10 The heart of the system; the electronics. Power comes in on the left, goes to the Variable Frequency Drive and out to a three phase connector on the right. Barely visible on the far left is a small white connector. This is for the speed control. The bandsaw came with a 1/2 HP motor. I can use the VFD to slow the 2 HP motor down to 1/4 speed, at which point it's making 1/2 HP. The motor running at 1/4 speed (1/2 HP) coupled to the double-step reduction and I'm down to about 150 SFM. I can even go slower on the motor if I want, at a corresponding decrease in power. Basically this means I can cut aluminum or steel at close to the right speed without switching a belt. And if I want to cut wood, well, I do have to change the belt, but that's pretty quick to do, as you'll see later.

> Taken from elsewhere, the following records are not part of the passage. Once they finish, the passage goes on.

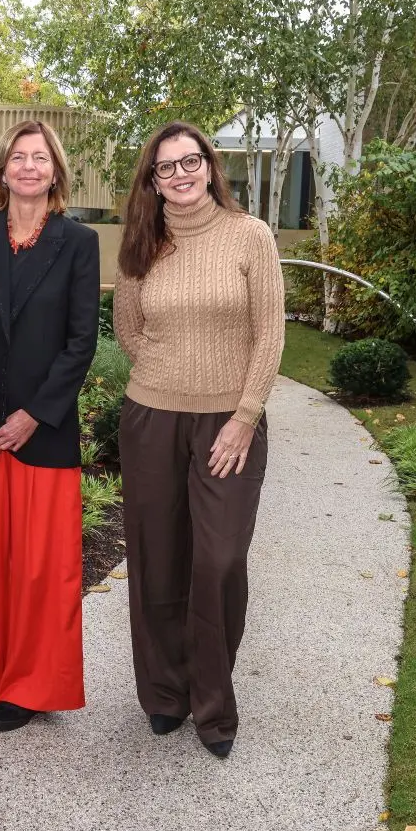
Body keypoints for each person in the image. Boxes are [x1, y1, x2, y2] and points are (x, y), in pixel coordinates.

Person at [112, 121, 284, 759]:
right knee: (157, 560)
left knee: (218, 561)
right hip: (151, 419)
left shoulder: (250, 235)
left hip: (228, 423)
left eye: (190, 162)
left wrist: (245, 413)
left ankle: (213, 705)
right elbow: (128, 328)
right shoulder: (142, 243)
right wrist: (166, 376)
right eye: (166, 167)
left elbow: (269, 332)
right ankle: (164, 694)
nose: (180, 175)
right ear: (153, 182)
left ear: (210, 167)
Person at [0, 119, 101, 732]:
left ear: (55, 172)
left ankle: (29, 687)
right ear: (2, 171)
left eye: (40, 158)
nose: (29, 167)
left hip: (43, 433)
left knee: (39, 567)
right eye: (18, 157)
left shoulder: (78, 243)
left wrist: (35, 414)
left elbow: (81, 341)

11 Here's the electronics panel now mounted to the stand.
12 The power switch and speed control knob. All these were spare parts as well. (Yes, I'm a bit of a packrat)
13 The front side.
14 Like I said, a snap to change the belt. There is no back side cover, as you can see, for two reasons. 1. I expect to put the saw right up against a wall, and 2. I have no more aluminum. What I used on the three sides was rescued from an old piece of network gear the university was throwing out. If they throw out another one, the bandsaw will get a back cover as well.